Records for this exercise:
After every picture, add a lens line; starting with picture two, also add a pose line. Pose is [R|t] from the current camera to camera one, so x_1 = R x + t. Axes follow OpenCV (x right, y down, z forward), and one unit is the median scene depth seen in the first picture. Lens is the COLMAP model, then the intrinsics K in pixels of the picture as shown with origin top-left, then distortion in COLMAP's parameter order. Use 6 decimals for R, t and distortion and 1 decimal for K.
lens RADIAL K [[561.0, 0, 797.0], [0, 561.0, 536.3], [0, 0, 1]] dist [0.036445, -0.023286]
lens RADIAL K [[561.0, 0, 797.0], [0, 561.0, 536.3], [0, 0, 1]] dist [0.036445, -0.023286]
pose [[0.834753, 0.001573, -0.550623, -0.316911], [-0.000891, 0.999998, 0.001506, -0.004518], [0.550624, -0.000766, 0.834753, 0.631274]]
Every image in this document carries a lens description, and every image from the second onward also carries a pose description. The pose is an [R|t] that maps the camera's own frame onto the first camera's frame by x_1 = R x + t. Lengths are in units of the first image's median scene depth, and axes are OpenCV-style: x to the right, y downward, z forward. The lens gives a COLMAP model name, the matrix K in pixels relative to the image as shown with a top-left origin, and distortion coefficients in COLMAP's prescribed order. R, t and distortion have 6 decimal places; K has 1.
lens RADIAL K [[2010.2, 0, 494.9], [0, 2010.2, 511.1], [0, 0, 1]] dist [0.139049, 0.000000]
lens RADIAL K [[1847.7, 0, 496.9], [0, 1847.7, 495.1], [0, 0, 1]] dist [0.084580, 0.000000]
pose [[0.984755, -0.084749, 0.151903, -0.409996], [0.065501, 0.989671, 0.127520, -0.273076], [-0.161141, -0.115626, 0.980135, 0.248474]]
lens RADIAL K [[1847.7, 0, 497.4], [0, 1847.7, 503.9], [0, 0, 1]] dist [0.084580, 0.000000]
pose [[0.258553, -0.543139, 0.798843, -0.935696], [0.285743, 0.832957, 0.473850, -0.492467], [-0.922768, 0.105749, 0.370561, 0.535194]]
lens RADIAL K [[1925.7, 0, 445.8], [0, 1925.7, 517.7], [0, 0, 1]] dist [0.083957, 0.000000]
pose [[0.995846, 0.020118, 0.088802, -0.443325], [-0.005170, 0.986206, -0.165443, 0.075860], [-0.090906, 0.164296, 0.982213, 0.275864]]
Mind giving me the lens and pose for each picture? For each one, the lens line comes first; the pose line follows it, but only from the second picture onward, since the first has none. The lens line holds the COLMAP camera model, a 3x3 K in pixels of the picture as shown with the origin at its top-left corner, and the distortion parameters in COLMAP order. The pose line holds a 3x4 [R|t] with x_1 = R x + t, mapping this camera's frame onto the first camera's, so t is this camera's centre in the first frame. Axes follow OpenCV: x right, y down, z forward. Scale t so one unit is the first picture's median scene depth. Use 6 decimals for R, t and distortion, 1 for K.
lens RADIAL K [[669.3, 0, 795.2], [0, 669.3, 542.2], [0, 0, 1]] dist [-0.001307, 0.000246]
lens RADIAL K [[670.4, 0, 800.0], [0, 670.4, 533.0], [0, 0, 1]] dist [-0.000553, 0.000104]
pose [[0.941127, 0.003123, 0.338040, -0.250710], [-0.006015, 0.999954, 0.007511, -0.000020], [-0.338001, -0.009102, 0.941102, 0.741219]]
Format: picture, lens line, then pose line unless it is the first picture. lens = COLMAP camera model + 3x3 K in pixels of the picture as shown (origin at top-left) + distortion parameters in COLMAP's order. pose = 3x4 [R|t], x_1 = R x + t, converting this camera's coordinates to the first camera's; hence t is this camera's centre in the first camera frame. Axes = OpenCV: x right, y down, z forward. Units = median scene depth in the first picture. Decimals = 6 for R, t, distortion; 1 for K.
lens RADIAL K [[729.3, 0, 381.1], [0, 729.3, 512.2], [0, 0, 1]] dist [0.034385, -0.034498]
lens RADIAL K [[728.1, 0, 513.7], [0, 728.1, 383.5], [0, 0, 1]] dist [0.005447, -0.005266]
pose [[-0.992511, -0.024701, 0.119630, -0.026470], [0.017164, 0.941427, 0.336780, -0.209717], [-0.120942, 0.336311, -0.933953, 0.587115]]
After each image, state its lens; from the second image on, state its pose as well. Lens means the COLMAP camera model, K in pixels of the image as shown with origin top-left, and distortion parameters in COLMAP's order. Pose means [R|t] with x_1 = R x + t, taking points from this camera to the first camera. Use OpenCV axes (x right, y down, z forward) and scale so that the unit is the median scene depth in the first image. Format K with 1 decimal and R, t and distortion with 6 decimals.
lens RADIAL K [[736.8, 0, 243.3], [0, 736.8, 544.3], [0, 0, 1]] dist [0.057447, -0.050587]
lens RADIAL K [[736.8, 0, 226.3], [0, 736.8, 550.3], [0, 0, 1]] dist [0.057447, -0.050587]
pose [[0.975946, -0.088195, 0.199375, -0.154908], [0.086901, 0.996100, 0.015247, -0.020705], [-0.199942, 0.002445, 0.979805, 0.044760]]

Instructions for the task:
The entire listing is to be repeated exactly.

Finished exercise:
After every picture, add a lens line; starting with picture two, also add a pose line. Pose is [R|t] from the current camera to camera one, so x_1 = R x + t. Axes follow OpenCV (x right, y down, z forward), and one unit is the median scene depth seen in the first picture. Lens is the COLMAP model, then the intrinsics K in pixels of the picture as shown with origin top-left, then distortion in COLMAP's parameter order. Use 6 decimals for R, t and distortion and 1 decimal for K.
lens RADIAL K [[561.0, 0, 797.0], [0, 561.0, 536.3], [0, 0, 1]] dist [0.036445, -0.023286]
lens RADIAL K [[561.0, 0, 797.0], [0, 561.0, 536.3], [0, 0, 1]] dist [0.036445, -0.023286]
pose [[0.834753, 0.001573, -0.550623, -0.316911], [-0.000891, 0.999998, 0.001506, -0.004518], [0.550624, -0.000766, 0.834753, 0.631274]]
Every image in this document carries a lens description, and every image from the second onward also carries a pose description. The pose is an [R|t] that maps the camera's own frame onto the first camera's frame by x_1 = R x + t. Lengths are in units of the first image's median scene depth, and axes are OpenCV-style: x to the right, y downward, z forward. The lens gives a COLMAP model name, the matrix K in pixels relative to the image as shown with a top-left origin, and distortion coefficients in COLMAP's prescribed order. R, t and distortion have 6 decimal places; K has 1.
lens RADIAL K [[2010.2, 0, 494.9], [0, 2010.2, 511.1], [0, 0, 1]] dist [0.139049, 0.000000]
lens RADIAL K [[1847.7, 0, 496.9], [0, 1847.7, 495.1], [0, 0, 1]] dist [0.084580, 0.000000]
pose [[0.984755, -0.084749, 0.151903, -0.409996], [0.065501, 0.989671, 0.127520, -0.273076], [-0.161141, -0.115626, 0.980135, 0.248474]]
lens RADIAL K [[1847.7, 0, 497.4], [0, 1847.7, 503.9], [0, 0, 1]] dist [0.084580, 0.000000]
pose [[0.258553, -0.543139, 0.798843, -0.935696], [0.285743, 0.832957, 0.473850, -0.492467], [-0.922768, 0.105749, 0.370561, 0.535194]]
lens RADIAL K [[1925.7, 0, 445.8], [0, 1925.7, 517.7], [0, 0, 1]] dist [0.083957, 0.000000]
pose [[0.995846, 0.020118, 0.088802, -0.443325], [-0.005170, 0.986206, -0.165443, 0.075860], [-0.090906, 0.164296, 0.982213, 0.275864]]
Mind giving me the lens and pose for each picture? For each one, the lens line comes first; the pose line follows it, but only from the second picture onward, since the first has none. The lens line holds the COLMAP camera model, a 3x3 K in pixels of the picture as shown with the origin at its top-left corner, and the distortion parameters in COLMAP order. The pose line holds a 3x4 [R|t] with x_1 = R x + t, mapping this camera's frame onto the first camera's, so t is this camera's centre in the first frame. Axes follow OpenCV: x right, y down, z forward. Scale t so one unit is the first picture's median scene depth. Use 6 decimals for R, t and distortion, 1 for K.
lens RADIAL K [[669.3, 0, 795.2], [0, 669.3, 542.2], [0, 0, 1]] dist [-0.001307, 0.000246]
lens RADIAL K [[670.4, 0, 800.0], [0, 670.4, 533.0], [0, 0, 1]] dist [-0.000553, 0.000104]
pose [[0.941127, 0.003123, 0.338040, -0.250710], [-0.006015, 0.999954, 0.007511, -0.000020], [-0.338001, -0.009102, 0.941102, 0.741219]]
Format: picture, lens line, then pose line unless it is the first picture. lens = COLMAP camera model + 3x3 K in pixels of the picture as shown (origin at top-left) + distortion parameters in COLMAP's order. pose = 3x4 [R|t], x_1 = R x + t, converting this camera's coordinates to the first camera's; hence t is this camera's centre in the first camera frame. Axes = OpenCV: x right, y down, z forward. Units = median scene depth in the first picture. Decimals = 6 for R, t, distortion; 1 for K.
lens RADIAL K [[729.3, 0, 381.1], [0, 729.3, 512.2], [0, 0, 1]] dist [0.034385, -0.034498]
lens RADIAL K [[728.1, 0, 513.7], [0, 728.1, 383.5], [0, 0, 1]] dist [0.005447, -0.005266]
pose [[-0.992511, -0.024701, 0.119630, -0.026470], [0.017164, 0.941427, 0.336780, -0.209717], [-0.120942, 0.336311, -0.933953, 0.587115]]
After each image, state its lens; from the second image on, state its pose as well. Lens means the COLMAP camera model, K in pixels of the image as shown with origin top-left, and distortion parameters in COLMAP's order. Pose means [R|t] with x_1 = R x + t, taking points from this camera to the first camera. Use OpenCV axes (x right, y down, z forward) and scale so that the unit is the median scene depth in the first image. Format K with 1 decimal and R, t and distortion with 6 decimals.
lens RADIAL K [[736.8, 0, 243.3], [0, 736.8, 544.3], [0, 0, 1]] dist [0.057447, -0.050587]
lens RADIAL K [[736.8, 0, 226.3], [0, 736.8, 550.3], [0, 0, 1]] dist [0.057447, -0.050587]
pose [[0.975946, -0.088195, 0.199375, -0.154908], [0.086901, 0.996100, 0.015247, -0.020705], [-0.199942, 0.002445, 0.979805, 0.044760]]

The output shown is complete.